Problem description — Return all the entries below exactly, except for the images they hold.

Entries provided —
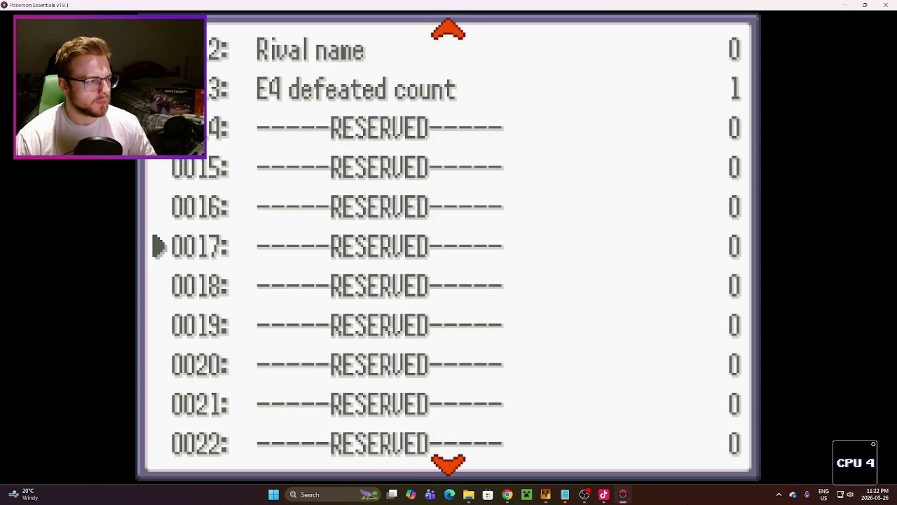
key("Down")
key("Down")
key("Down")
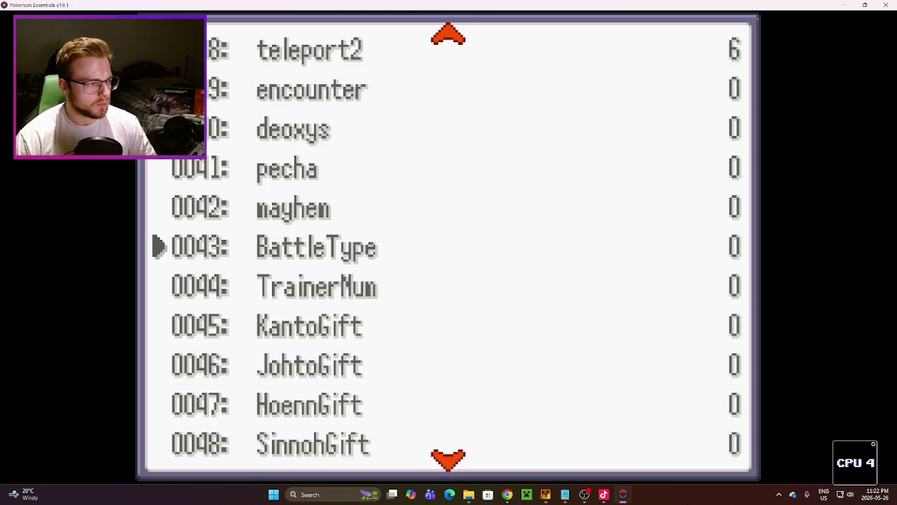
key("Return")
key("Up")
key("Up")
key("Up")
key("Left")
key("Up")
key("Return")
key("Escape")
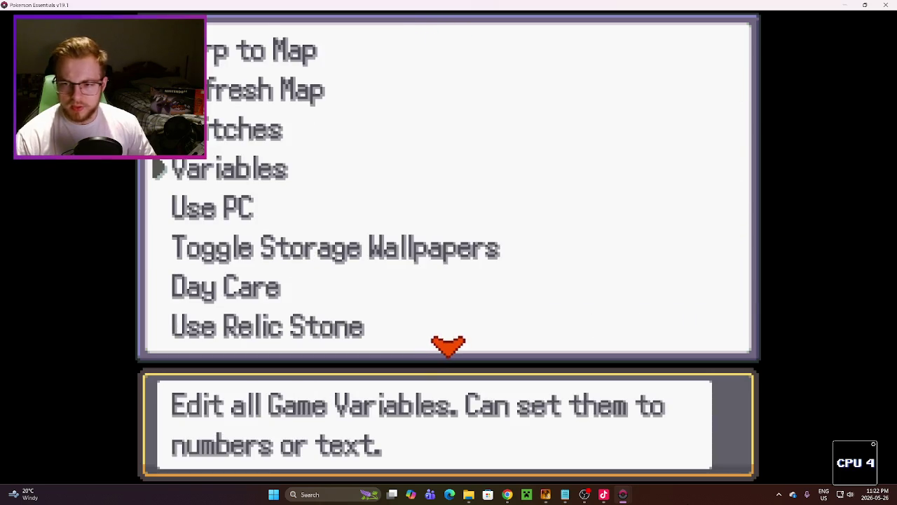
key("Escape")
key("Escape")
key("Escape")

Output of the exercise —
key("Down")
key("Down")
key("Down")
key("Return")
key("Up")
key("Up")
key("Up")
key("Left")
key("Up")
key("Return")
key("Escape")
key("Escape")
key("Escape")
key("Escape")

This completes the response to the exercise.